The other day I mentioned how Howard Fineman of Newsweek is outblogging the bloggers (although he found the Blackberry pictured at right, howyousay, sucked.)

This is just one way Big Media is facing down, co-opting, and moving to take over the new world of blogging.

Here's another. The American Press Institute notes that major media players, like The New York Times and Reuters, are getting serious about offering RSS feeds. This is actually a very good thing.

Unfortunately all these creative efforts by the people in the field to reach out, both to the new media and the new media's audience, are being squashed by the ad departments and the money men.

The moneymen are doing it by ignoring events like the Democratic Convention (and the ongoing war for that matter), either spinning it (by focusing away from keynoter Barack Obama to the brief remarks of candidate wife Teresa Heinz Kerry) or simply pre-empting the whole show with re-runs. (Check out Google News and try to find a transcript of Obama's keynote last night -- I dare ya.)

But it's the ad departments who are driving me crazy.
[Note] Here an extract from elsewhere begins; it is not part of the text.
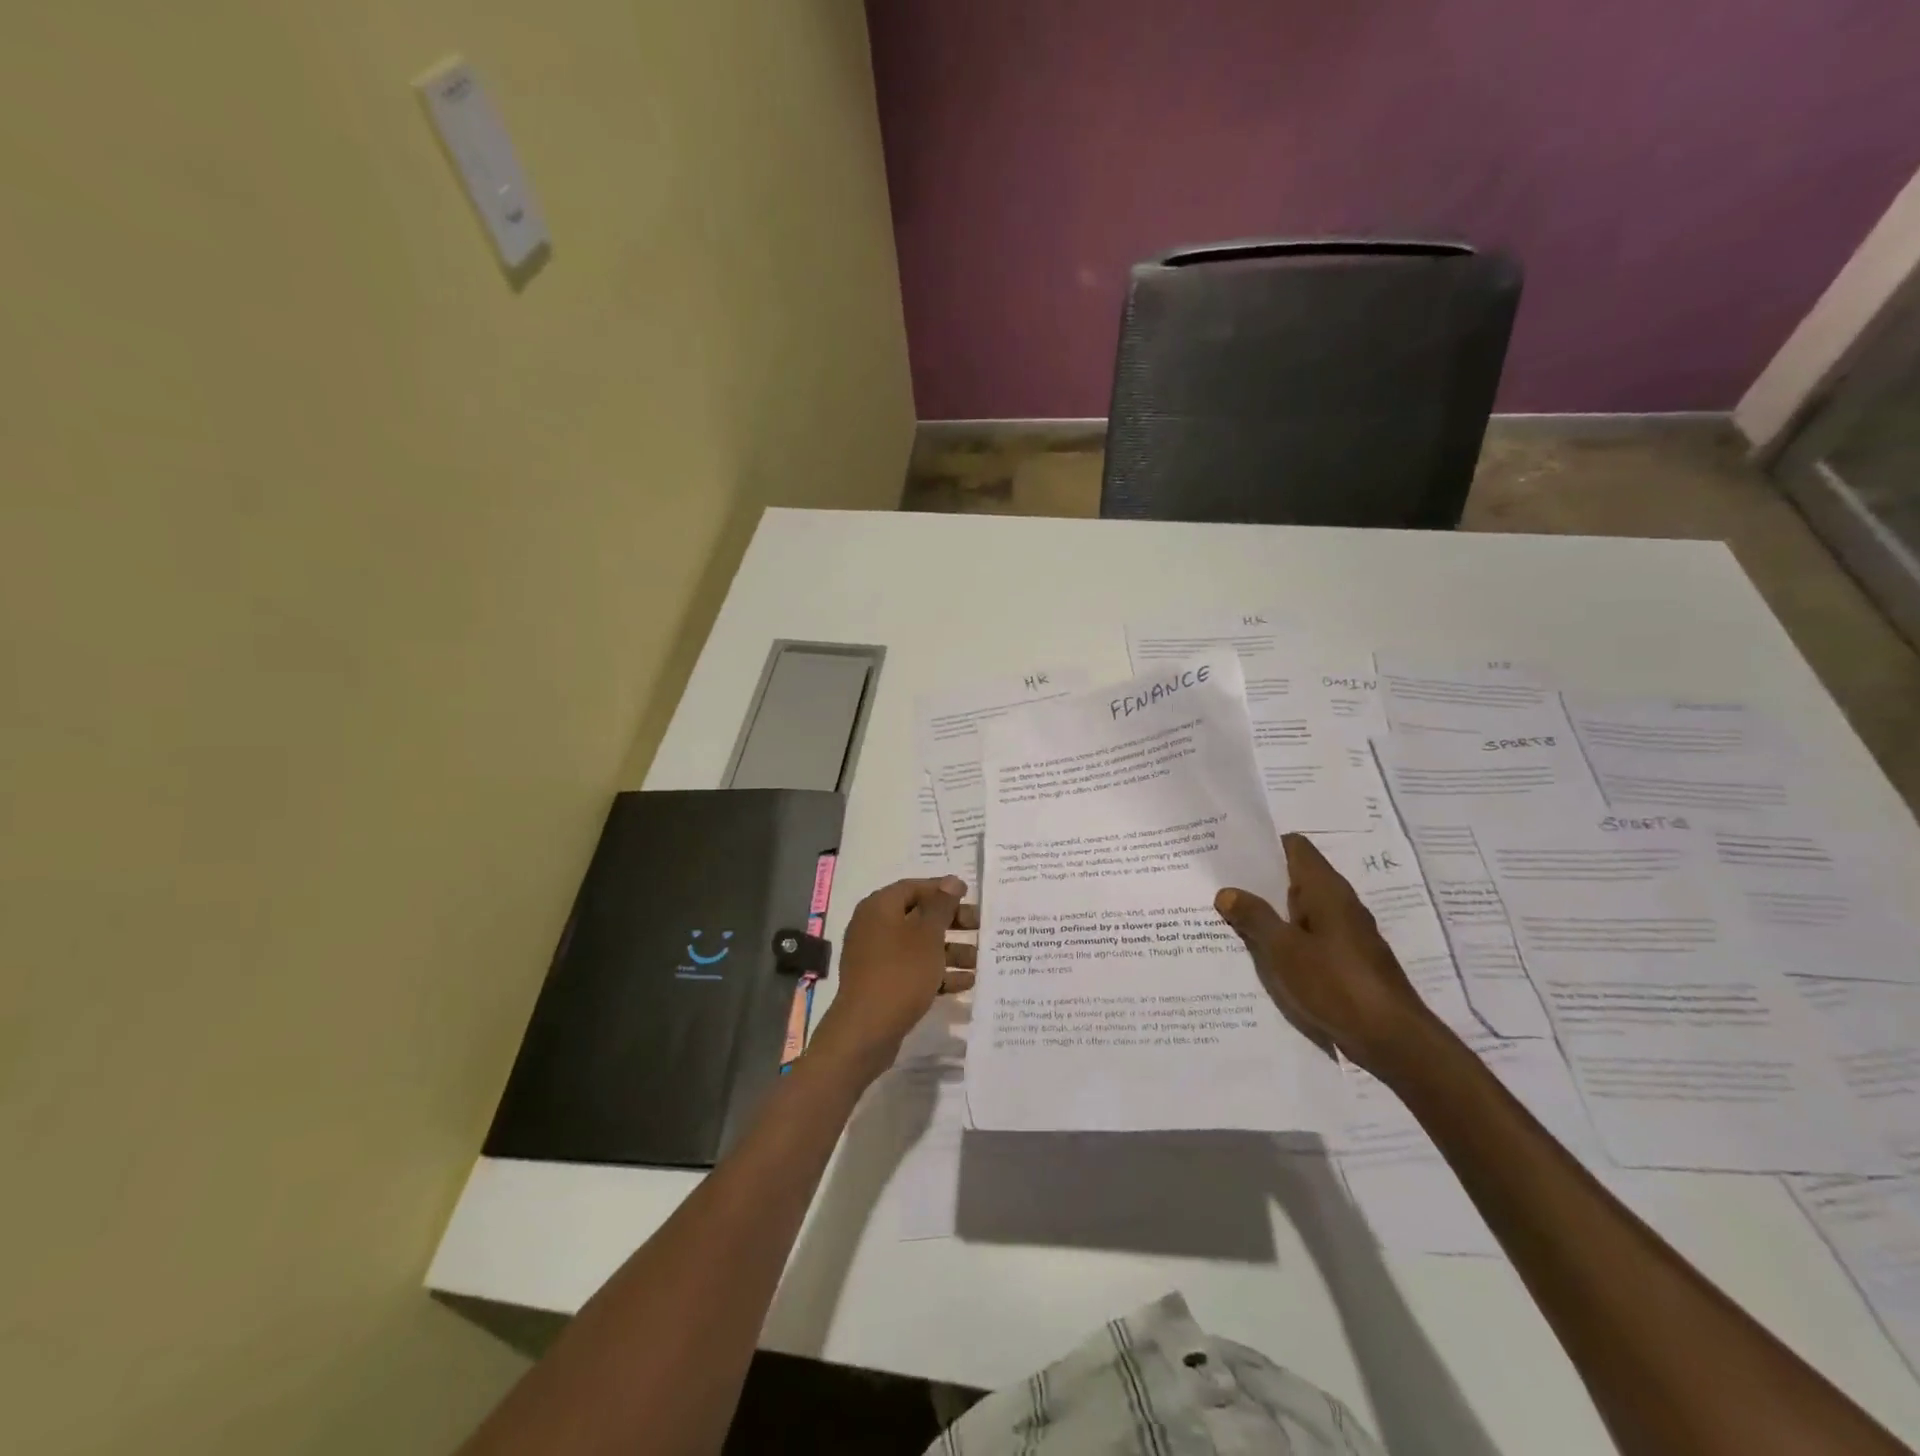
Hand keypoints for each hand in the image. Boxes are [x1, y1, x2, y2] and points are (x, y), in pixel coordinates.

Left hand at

RSS feeds are useless if they all lead behind firewalls or payboxes. Registration requirements are a firewall, and most newspapers (both in the U.S. and elsewhere) now require it. We're bringing up a Web of liars, people paranoid about privacy who just flat-out lie to the papers in order to get their news fix, as well as ignoramuses who don't take the time and, thus, don't get informed.

We need to know what both parties are thinking, not just their TV images but what their rank-and-file really think, because that determines where our country will go. Neither party is offering the story, reporters have grown too lazy to chase it, and ad men are too greedy to let people see it even if it's gotten.

The performance of the press -- all of it -- sickens me this week. Bloggers are bought-off with seats off the floor, most reporters refuse to try and get the story, and the owners of the enterprise don't let them print what's going on.

This should spell opportunity, for someone, a huge financial opportunity to target an untapped market that wants to know what's going on, what's behind it, and what's coming next.

I wonder who will seize that opportunity?